Twyford denied that he was sexually active with the two girls but admitted that he had once playfully given the younger one a sucker bite on her neck in order to teach her a lesson after she had done the same to him. Moreover, Dr. Gordon testified that he believed that law enforcement officers might have unduly influenced or coerced the girls’ statements about Twyford’s reported sexual activity with them.
*372The majority holds that disclosure of the evidence regarding Twyford’s alleged sexual misconduct was probably inevitable at the penalty phase, given Twyford’s strong reliance on the claim that he had killed Franks because Franks had raped Christina. I disagree. In my view, there is no evidence to support this conclusion. The testimony of the witnesses was blatant hearsay and clearly inadmissible. The prosecution never put the mother, Joyce, or either child on the witness stand. Therefore, there is no way that this evidence could have been properly presented to a jury. In its hearsay form, there was no opportunity to cross-examine the alleged sources of the statements — the mother and the children — and no opportunity to test the credibility of the claims. These allegations dramatically altered the picture presented by the defense and, I believe, seriously impacted how the jury viewed mitigation.
In my view, it is very probable that the evidence confused the jurors and led them to conclude that Twyford was worthy of the worst form of punishment that our system permits: death.
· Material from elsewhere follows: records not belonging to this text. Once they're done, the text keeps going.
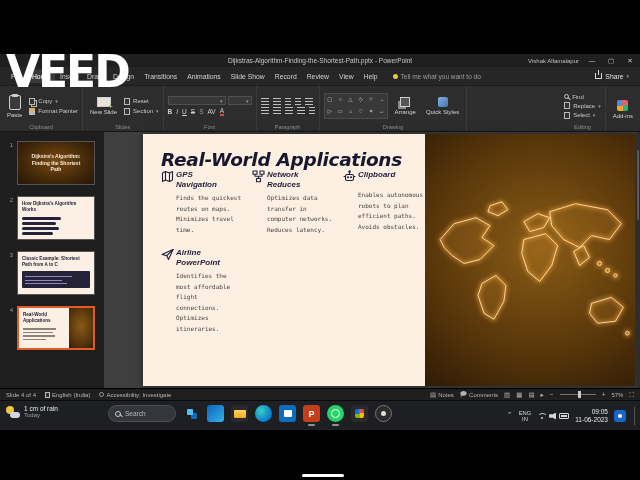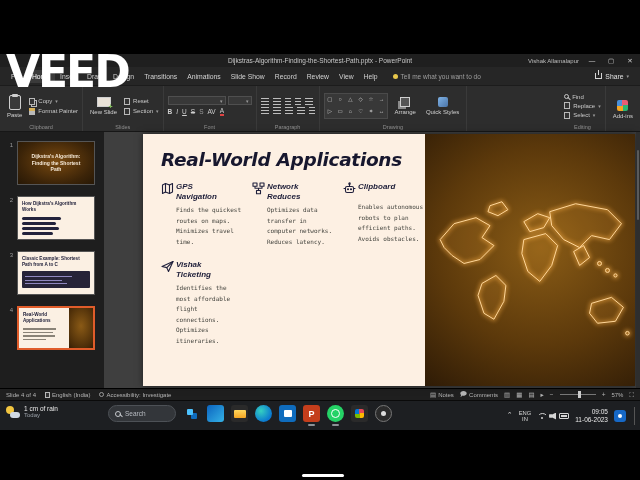--- a/index.html
+++ b/index.html
@@ -78,21 +78,21 @@
   .t4-map { width:33%; background:radial-gradient(90% 80% at 50% 45%, #8a5a16 0%, #4a2c08 70%, #241404 100%); }
 
   .canvas { flex:1; background:#3f3f3f; position:relative; }
   .vscroll { position:absolute; right:0; top:0; bottom:0; width:4px; background:#2e2e2e; }
   .vscroll div { position:absolute; top:18px; left:1px; width:2px; height:70px; background:#5a5a5a; border-radius:1px; }
 
   
   .slide { position:absolute; left:39px; top:2px; width:492px; height:252px; display:flex; box-shadow:0 0 7px rgba(0,0,0,.5); }
   .slide-left { width:57.4%; background:#fdf0e3; padding:15px 14px 10px 18px; display:flex; flex-direction:column; }
   .slide-title { font-family:"DejaVu Sans", sans-serif; font-style:italic; font-weight:800; font-size:18.5px; color:#17172e; letter-spacing:-0.3px; }
-  .features { display:grid; grid-template-columns:repeat(3,1fr); gap:13px 8px; margin-top:12px; }
+  .features { display:grid; grid-template-columns:repeat(3,1fr); gap:13px 8px; }
   .feat { display:grid; grid-template-columns:15px 1fr; }
   .f-icon { width:13px; height:13px; }
   .f-icon svg { display:block; }
   .f-title { font-size:8px; font-weight:bold; font-style:italic; color:#1d1d38; line-height:1.2; max-width:56px; }
   .f-body { grid-column:2; margin-top:4px; font-family:"DejaVu Sans Mono", monospace; font-size:6px; line-height:1.75; color:#45453f; width:68px; }
   .slide-footer { margin-top:auto; padding-bottom:10px; font-family:"DejaVu Sans Mono", monospace; font-size:6.5px; line-height:1.75; color:#3f3f3a; padding-right:4px; }
   .slide-map { flex:1; background:radial-gradient(95% 75% at 55% 45%, #8a5c16 0%, #5c390b 52%, #271605 100%); position:relative; overflow:hidden; }
   .slide-map svg { position:absolute; inset:0; }
 
   
@@ -448,21 +448,21 @@
                 <p class="f-body">Enables autonomous robots to plan efficient paths. Avoids obstacles.</p>
               </div>
 
               <div class="feat">
                 <span class="f-icon">
                   <svg width="13" height="13" viewBox="0 0 13 13" fill="none" stroke="#20203c" stroke-width="1.1" stroke-linejoin="round" stroke-linecap="round">
                     <path d="M1 6.5 L12 1.5 L7.5 11.5 L5.8 7.6 Z"></path>
                       <path d="M5.8 7.6 L12 1.5"></path>
                   </svg>
                 </span>
-                <span class="f-title">Vishak Ticketing</span>
+                <span class="f-title">Airline PowerPoint</span>
                 <p class="f-body">Identifies the most affordable flight connections. Optimizes itineraries.</p>
               </div>
             </div>
 
           </div>
 
           <div class="slide-map">
             <svg width="100%" height="100%" viewBox="0 0 212 253" preserveAspectRatio="xMidYMid slice">
               <defs>
                 <filter id="glow" x="-30%" y="-30%" width="160%" height="160%">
It was almost inevitable that this piece of damning evidence would transform the defendant in the jury’s eyes from a frustrated man seeking justice outside a system that had previously failed him to a pedophile who wanted to eliminate his competition.
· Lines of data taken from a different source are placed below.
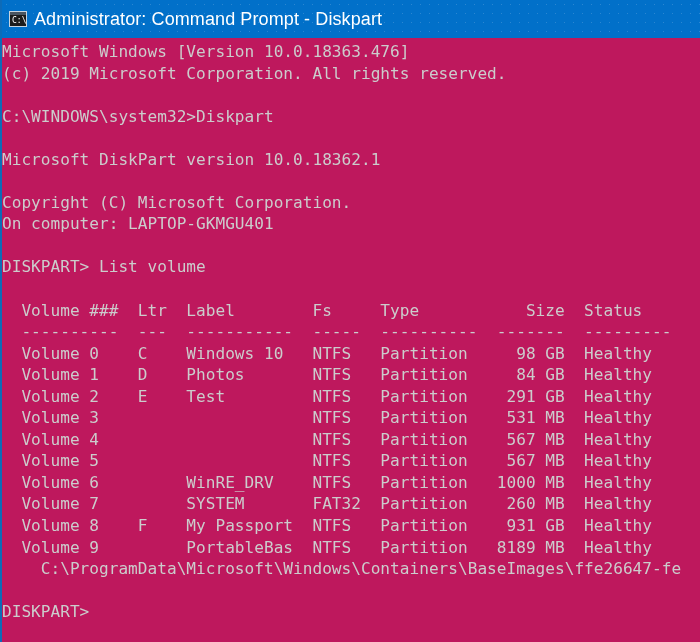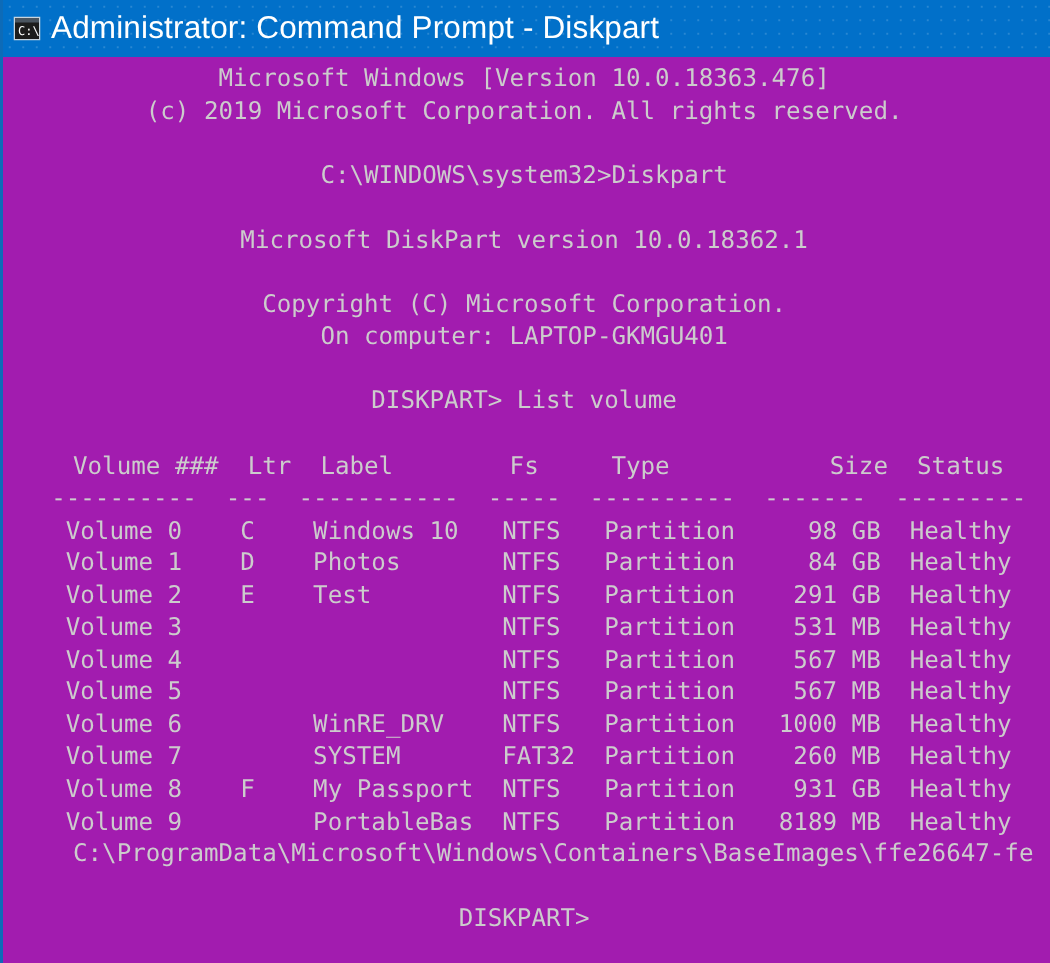--- a/index.html
+++ b/index.html
@@ -53,35 +53,34 @@
     height: 16px;
     margin: 0 7px 0 3px;
     flex: 0 0 auto;
   }
 
   #title-text {
     position: relative;
     z-index: 2;
     color: #ffffff;
     font-family: "Liberation Sans", sans-serif;
-    font-size: 21px;
+    font-size: 18px;
     letter-spacing: 0.1px;
     white-space: nowrap;
   }
 
   
   #console {
     position: relative;
-    background: #a21caf;
+    background: #be185d;
     height: 604px;
     width: 100%;
     box-sizing: border-box;
     padding: 3px 0 0 0;
     overflow: hidden;
-    text-align: center;
   }
 
   #console-text {
     margin: 0;
     padding: 0;
     color: #cccccc;
     font-family: "DejaVu Sans Mono", "Liberation Mono", monospace;
     font-size: 16.2px;
     line-height: 21.55px;
     letter-spacing: 0px;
With all of the evidence of mitigation and without hearing this damning evidence that was permitted due to the deficiencies of Twyford’s counsel, I believe that this jury would have chosen life imprisonment. Accordingly, I would find that Twyford’s counsel’s incompetence prejudiced his defense so as to deprive him of a fair trial. Strickland, 466 U.S. 668, 104 S.Ct. 2052, 80 L.Ed.2d 674.
For these reasons, therefore, I concur as to the majority’s affirmance of Twyford’s convictions but respectfully dissent from the majority’s decision to uphold the sentence of death. I would instead vacate the sentence of death and remand the cause for rehearing pursuant to R.C. 2929.06(B), which provides for the trial court to impanel a new jury for a new mitigation and sentencing hearing in which this evidence would be excluded.
Moyer, C.J., concurs in the foregoing opinion.